While obvious synergies could be realized by the union of the two chemical companies -- Monsanto has said it would sell Syngenta's seed business to clear antitrust hurdles -- one primary real motivation behind the move might be to allow Monsanto to escape the heavy burden imposed by the U.S. corporate tax code.

Called an inversion, buying its foreign rival would allow Monsanto to become a Swiss corporation and reduce its tax rate. Last year it paid $648 million in U.S. federal income taxes on continuing pre-tax income of $2.4 billion, for an effective tax rate of almost 27% (the total tax bill, including state and foreign taxes, was $3.8 billion). In contrast, Syngenta reported an effective tax rate of just 14%.

The U.S. Treasury Department clamped down on inversions following a spate of such transactions, making this move more difficult but not impossible for Monsanto. The offer, though, has also attracted the attention of rivals such as BASF, Dow Chemical, and DuPont, which might now also make bids.

A seed of doubt
Monsanto controls a third of the world seed market, and together with Syngenta would increase its global share to over 40%. Since Monsanto is willing to shed Syngenta's entire seed portfolio, it becomes clear that another key, strategic reason behind the takeover offer is neutralizing one of the threats to its glyphosate-based herbicide business.

Monsanto makes the world's most popular herbicide, but that doesn't mean there aren't competitive threats to its dominance. Photo: Mike Mozart, Flickr.

Roundup is the world's leading weed killer and accounts for about a third of Monsanto's annual revenue. Yet when you add in the contribution it makes to other segments, such as its Roundup Ready GMO seeds that allows plants to grow even after being sprayed with the deadly herbicide, you realize almost every aspect of Monsanto's business is connected to the brand.

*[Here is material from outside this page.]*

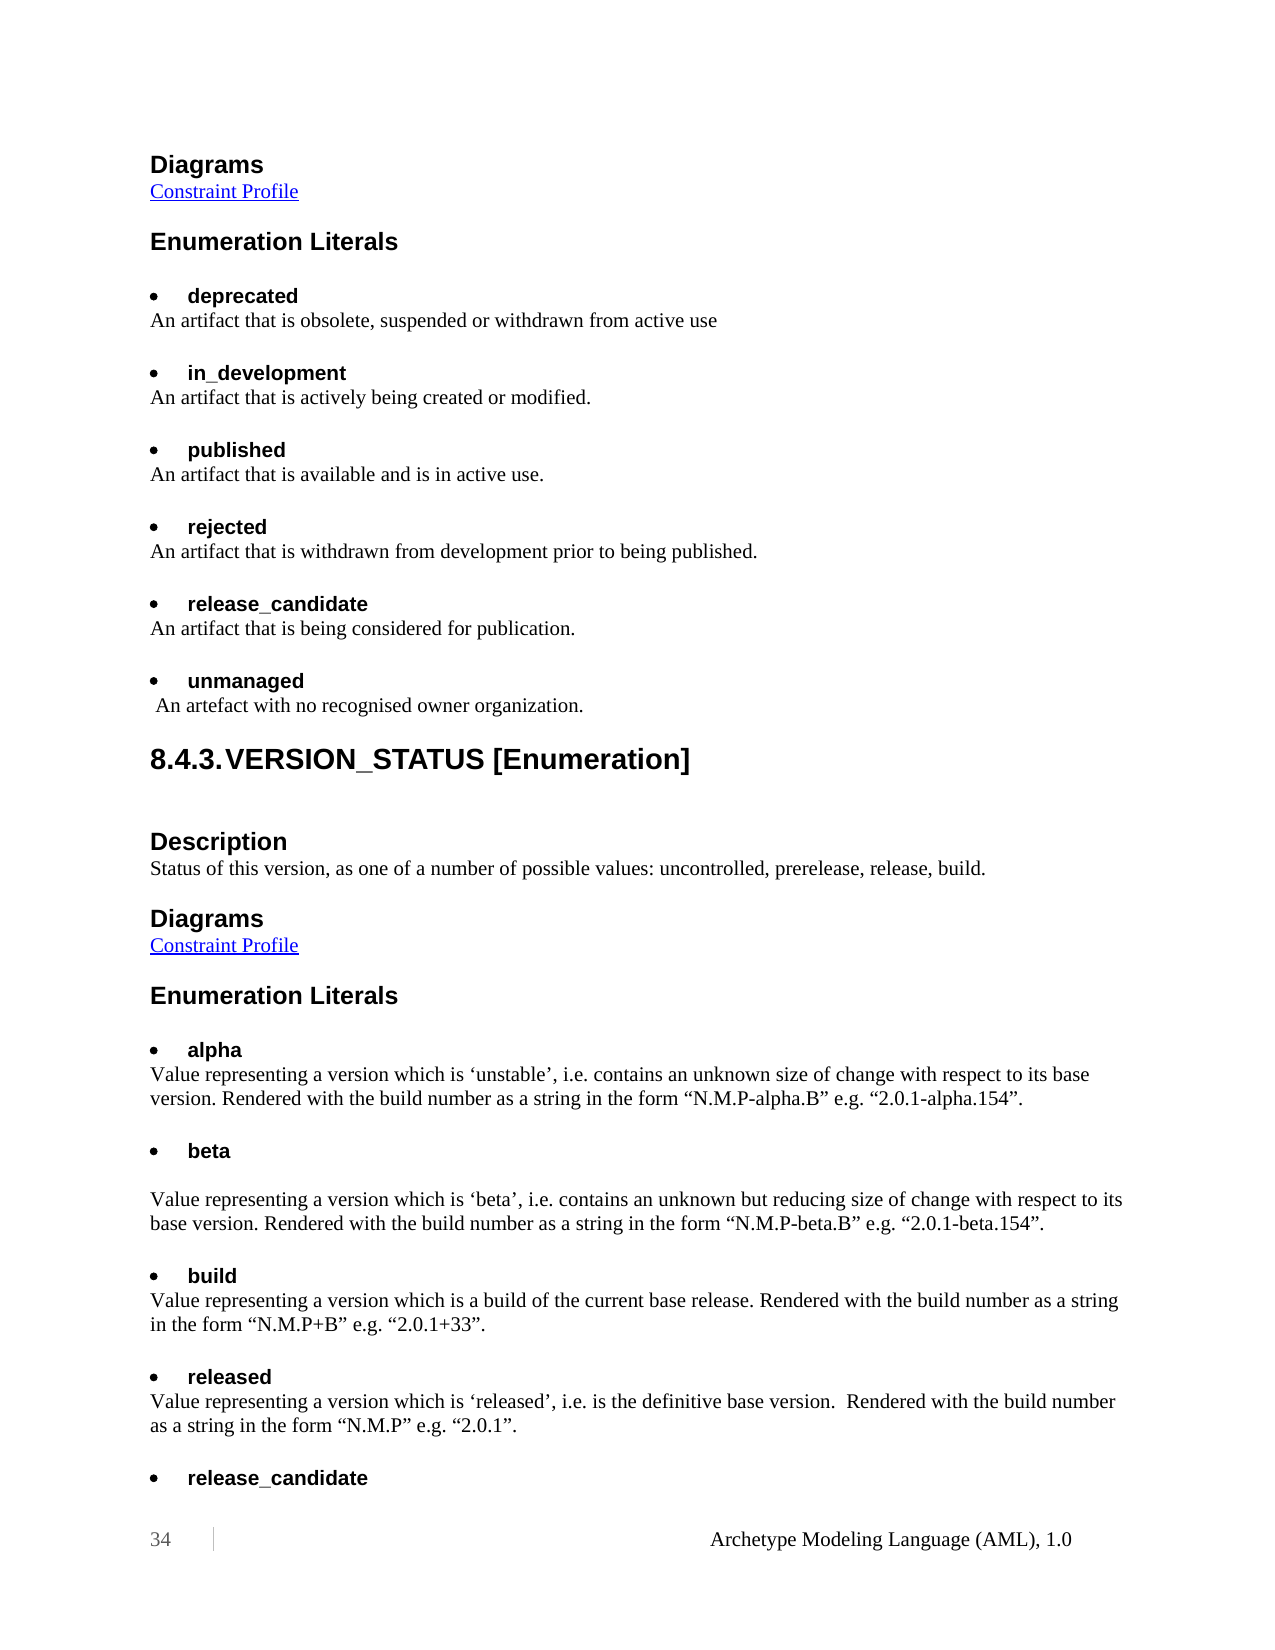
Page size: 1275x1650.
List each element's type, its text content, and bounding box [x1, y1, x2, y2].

Yet farmers' heavy application of the herbicide has created superweeds that are resistant to it, which is leading to an arms race of sorts and its competitors are targeting the lucrative field.

The U.S. Agriculture Department recently approved seeds that are resistant to Dow Chemical's 2,4-D herbicide, and $11.4 billion, or 75%, of Syngenta's $15.1 billion in total revenue last year came from herbicides, fungicides, and insecticides. Bringing Syngenta's portfolio into its own would bolster Monsanto's defense of Roundup while giving its new path for growth.

What it means for investors
Monsanto's future doesn't hinge on making the Syngenta deal work, but certainly if successful it could create a bigger, stronger seed and chemical giant.

Still, joining the No.1 and No. 3 seed companies together is a challenge, such that investors should only look at it as an added bonus to the strong portfolio of products Monsanto already owns, as well as the pipeline of innovations it is developing. It spent over $1.7 billion on research and development in 2014, some 12.5% more than the year before.

Yet with its enterprise value trading north of 36 times its free cash flow, Monsanto is not cheap. It also trades at a premium to rivals on the basis of next year's earnings, suggesting that even though the seed and chemical giant's stock is largely flat for the year thus far, now might not be the time to sow a position in the stock.